Saul (Mandy Patinkin) prepares to leave the country and go into hiding, anticipating Carrie's testimony which would implicate him. However, a final conversation with his ex-wife, Mira (Sarita Choudhury), causes him to have a change of heart. Saul goes to Carrie's apartment; he lets himself in when Carrie does not answer the door. He notices a new correspondence from Max on Carrie's laptop and watches the video of Dar conferring with O'Keefe.

Carrie (Claire Danes) gets dropped off to submit her deposition. Her driver makes a suspicious comment about confirming her appointment with child services to visit Frannie. Carrie calls and learns that the appointment was cancelled due to Frannie coming down with a fever. She gets sworn in but suddenly aborts the deposition and leaves. Rob (Hill Harper) demands an explanation, to which Carrie responds "my kid is sick. They still won't let me see her". Keane visits Carrie. Unable to change Carrie's mind, Keane is able to surmise that Carrie is being blackmailed by Dar Adal. Not long after cancelling the deposition, Carrie hears from child services that there was a mistake, and she is allowed to see Frannie as scheduled. Upon returning home, Carrie is approached by Clarice (Mickey O'Hagan) who brings her to see Quinn.

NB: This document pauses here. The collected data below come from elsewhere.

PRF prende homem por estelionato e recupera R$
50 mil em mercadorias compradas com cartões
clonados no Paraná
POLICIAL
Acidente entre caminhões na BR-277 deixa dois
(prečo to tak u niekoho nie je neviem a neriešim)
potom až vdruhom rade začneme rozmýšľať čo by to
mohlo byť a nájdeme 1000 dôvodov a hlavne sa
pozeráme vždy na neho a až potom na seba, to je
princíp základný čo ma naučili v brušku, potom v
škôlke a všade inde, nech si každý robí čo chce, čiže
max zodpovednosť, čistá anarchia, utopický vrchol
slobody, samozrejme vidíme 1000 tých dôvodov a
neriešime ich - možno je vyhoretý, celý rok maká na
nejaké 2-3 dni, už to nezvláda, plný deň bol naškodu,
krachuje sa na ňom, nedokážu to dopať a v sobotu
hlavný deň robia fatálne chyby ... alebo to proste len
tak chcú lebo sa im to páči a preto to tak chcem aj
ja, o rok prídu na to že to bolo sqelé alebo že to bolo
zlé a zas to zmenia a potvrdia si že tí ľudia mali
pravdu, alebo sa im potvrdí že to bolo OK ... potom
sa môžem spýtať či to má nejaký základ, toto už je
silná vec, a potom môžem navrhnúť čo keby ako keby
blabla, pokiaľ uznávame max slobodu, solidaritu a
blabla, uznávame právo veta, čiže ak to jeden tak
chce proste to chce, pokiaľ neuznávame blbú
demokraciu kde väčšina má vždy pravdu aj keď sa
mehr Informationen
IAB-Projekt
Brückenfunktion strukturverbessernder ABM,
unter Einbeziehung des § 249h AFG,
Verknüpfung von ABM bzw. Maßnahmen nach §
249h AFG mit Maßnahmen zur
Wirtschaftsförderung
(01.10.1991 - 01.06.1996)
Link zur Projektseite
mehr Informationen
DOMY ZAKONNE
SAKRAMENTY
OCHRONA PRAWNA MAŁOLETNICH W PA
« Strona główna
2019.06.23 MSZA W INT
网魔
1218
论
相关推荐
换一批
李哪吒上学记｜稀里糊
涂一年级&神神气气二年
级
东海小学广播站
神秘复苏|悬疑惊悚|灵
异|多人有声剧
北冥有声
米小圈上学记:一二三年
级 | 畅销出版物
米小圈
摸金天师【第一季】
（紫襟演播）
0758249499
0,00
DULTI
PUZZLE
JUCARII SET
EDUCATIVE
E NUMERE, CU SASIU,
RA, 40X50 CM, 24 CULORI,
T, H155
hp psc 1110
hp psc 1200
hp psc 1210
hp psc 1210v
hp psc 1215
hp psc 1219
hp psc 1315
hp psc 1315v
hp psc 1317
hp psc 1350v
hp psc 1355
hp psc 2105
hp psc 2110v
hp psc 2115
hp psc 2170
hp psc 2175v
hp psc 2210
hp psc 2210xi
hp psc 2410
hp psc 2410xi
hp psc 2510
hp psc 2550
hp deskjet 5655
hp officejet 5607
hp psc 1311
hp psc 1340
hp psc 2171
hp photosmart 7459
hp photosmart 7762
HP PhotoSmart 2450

Quinn shows Carrie that he has secured a vantage point next door to the "flag house" with a sniper rifle pointed at the men inside.

== Production ==
The episode was directed by executive producer Michael Klick and written by showrunner Alex Gansa.

== Reception ==
=== Reviews ===

The episode received an approval rating of 100% with an average score of 8.12 out of 10 on the review aggregator Rotten Tomatoes, with the site's consensus stating "'The Flag House' propels Homelands main characters to turning points in their respective arcs, positioning the show's heroes for an inevitable showdown in the final act".

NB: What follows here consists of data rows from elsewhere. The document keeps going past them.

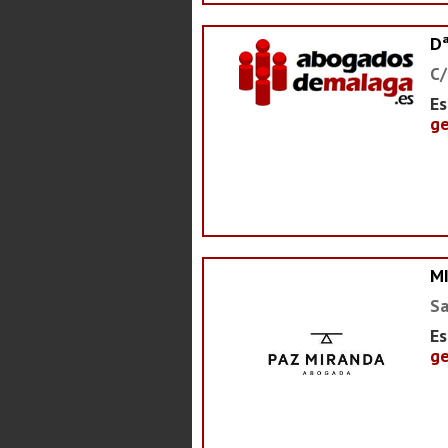
D
C/
Es
ge
M
Sa
Es
ge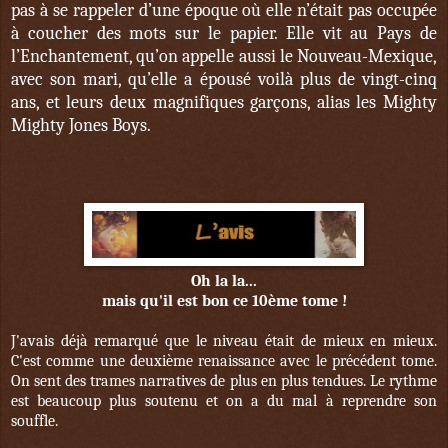
pas à se rappeler d’une époque où elle n’était pas occupée
à coucher des mots sur le papier. Elle vit au Pays de
l’Enchantement, qu’on appelle aussi le Nouveau-Mexique,
avec son mari, qu’elle a épousé voilà plus de vingt-cinq
ans, et leurs deux magnifiques garçons, alias les Mighty
Mighty Jones Boys.
Oh la la...
mais qu'il est bon ce 10ème tome !
J'avais déjà remarqué que le niveau était de mieux en mieux.
C'est comme une deuxième renaissance avec le précédent tome.
On sent des trames narratives de plus en plus tendues. Le rythme
est beaucoup plus soutenu et on a du mal à reprendre son
souffle.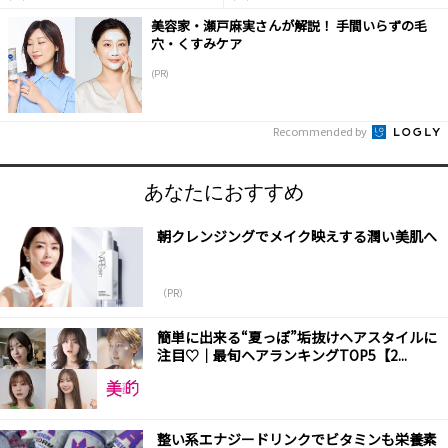
美容家・瀬戸麻実さんが解説！ 手間いらずの毛
穴・くすみケア
(PR)
Recommended by
あなたにおすすめ
朝クレンジングでメイク映えする潤い美肌へ
（PR）
簡単に出来る“夏っぽ”垢抜けヘアスタイルに
注目♡｜最旬ヘアランキングTOP5【2...
整い系エナジードリンクでビタミンも栄養素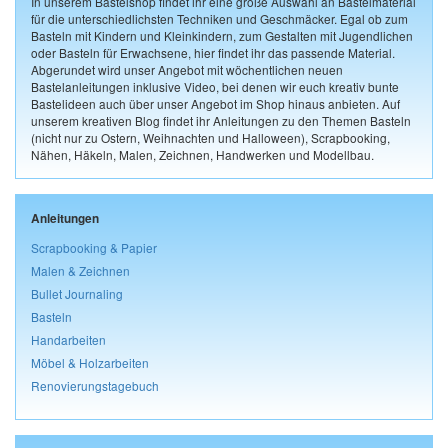
In unserem Bastelshop findet ihr eine große Auswahl an Bastelmaterial
für die unterschiedlichsten Techniken und Geschmäcker. Egal ob zum
Basteln mit Kindern und Kleinkindern, zum Gestalten mit Jugendlichen
oder Basteln für Erwachsene, hier findet ihr das passende Material.
Abgerundet wird unser Angebot mit wöchentlichen neuen
Bastelanleitungen inklusive Video, bei denen wir euch kreativ bunte
Bastelideen auch über unser Angebot im Shop hinaus anbieten. Auf
unserem kreativen Blog findet ihr Anleitungen zu den Themen Basteln
(nicht nur zu Ostern, Weihnachten und Halloween), Scrapbooking,
Nähen, Häkeln, Malen, Zeichnen, Handwerken und Modellbau.
Anleitungen
Scrapbooking & Papier
Malen & Zeichnen
Bullet Journaling
Basteln
Handarbeiten
Möbel & Holzarbeiten
Renovierungstagebuch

Ethan Renner of The Baltimore Sun gave the episode a very positive review, stating "This was the latest in a series of excellent Homeland episodes, and one of the show's better outings since the incredible first season" Aaron Riccio of Slant Magazine described the scene of Keane reacting to the video of her son "one of Homelands rawest emotional moments to date". Brian Tallerico of New York Magazine rated the episode 4 out of 5 stars. Tallerico wrote "At its best, the show humanizes those in positions of power, and that’s what happens with the Carrie and Keane arcs in 'The Flag House'" and of Elizabeth Marvel's performance "Marvel beautifully sells both the deep emotion and the righteous fury of this betrayal of Andrew’s memory and bravery".

=== Ratings ===
The original broadcast was watched by 1.43 million viewers.